The non-professional actress Yalitza Aparicio is wonderful -- she cuts through the heart without the cloying techniques especially in two of her most emotionally devastating scenes. That she managed to convey a silent scream without screaming pulled at my emotional heartstrings. Marina de Tavira is great. While she vacillates from being loving and sympathetic to angry hysterical, she also showed other fleeting emotions that are hard to describe. I am glad I saw this movie in the wide screen. I may watch it again on Netflix since the film is always sold out in the last two venues in NYC.

Like Roma, I desperately wanted to see Can You Ever Forgive Me? because it was only showing in two venues in Manhattan. But the film was moved to a smaller theater and getting tickets in the actual venue was even more challenging, so we decided on Stan & Ollie since Laurel and Hardy were childhood fixtures. But what a disappointment! The direction was inert and the two actors were not at the top of their games although Steve Coogan was slightly more effective than Reilly. The true MVPs turned out to be Shirley Henderson and Nina Arianda as the comedians' wives. When they are on-screen, their banters crackle with electricity and provided the needed caffeine jolt to this soporific affair. When they're onscreen, they are a riot. They both complemented each other so well. I wish a film is devoted to these ladies with both Henderson and Arianda playing them.

January 2, 2019 | Unregistered CommenterOwl

I saw " The Favourite" which is very good until that WTF fade out?!

January 2, 2019 | Unregistered CommenterJaragon

Over the last week:

Roma (on Netflix)--I saw it with three other people, two of whom thought it was dreadfully slow and boring. I thought this was quite beautiful, and ultimately touching.

Spider-Man: Into the Spider-Verse--Fun, imaginative, trippy, moving in spots, fantastically animated. I loved it. What a pleasant surprise! Definitely one of the best of the year.

If Beale Street Could Talk-- Something about the way it was filmed (and, in some cases, acted) left me cold. I didn't dislike it, but it was ultimately a disappointment for me.

Destroyer--Flawed and difficult, but I really liked it. Man, will this be divisive! I saw it with my partner, who strongly disliked it. Admittedly, the build-up is a bit TOO slow, and there are some directorial choices that were a bit heavy-handed. But, for me at least, it REALLY paid off by the end. I can see people hating this film. I can also see people feeling that Kidman was terribly miscast, but I thought she was astonishing. For my money, she definitely deserves a nod for this one and I would love to see her be a surprise nominee (although I don't think that will happen).

January 2, 2019 | Unregistered CommenterJJM

VICE - not as "funny" as I expected.
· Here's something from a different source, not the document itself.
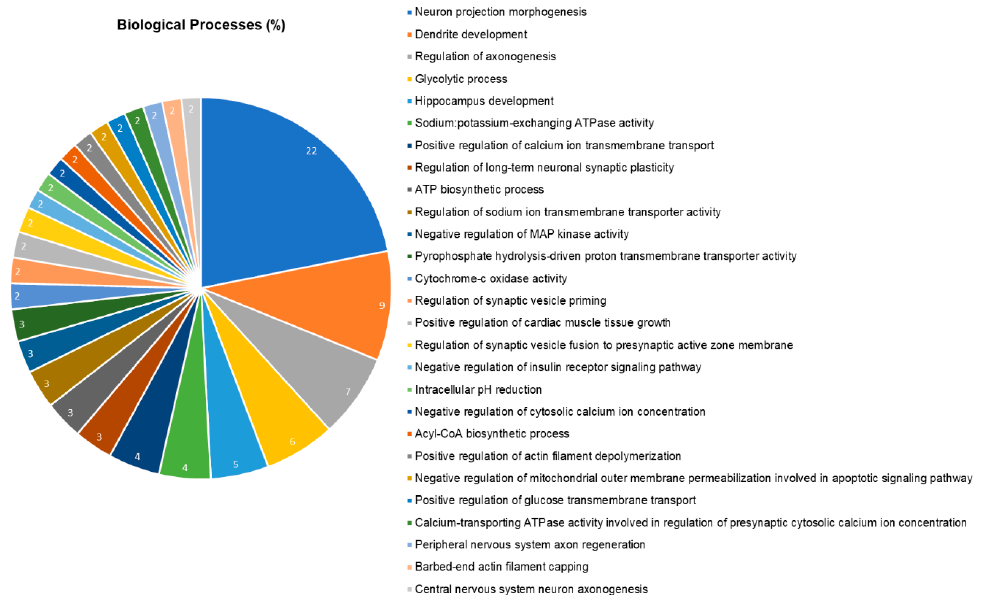
Figure 4. Functional distribution of proteins identified with differential expression in the hippocampus of rats exposed to lead acetate vs. control group. Protein categories based on Gene Ontology annotations on biologic processes. Significant terms and distribution according to the percentage of the number of genes. Protein access numbers were provided by UNIPROT. Genetic ontology was evaluated according to ClueGO plugin ® Cytoscape Software ® 3.6.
More snarky than funny.And horrifying too. I had no idea that Cheney went back to the Nixon years, or that Lynne was that political. Great performances and makeup / hair work.

THE FAVOURITE - cynical and snarky also, although I would say Colman is supporting and Weisz and Stone share lead. And I had to cheat and look up what that ending meant.

AQUAMAN - fun and fluffy, and they use this new process called "Color" for a Superhero movie. Mamoa is not much of an actor, but he is charismatic. I was positive that the King was William Sadler or another of those character actors, and was shocked it was Dolph Lundgren.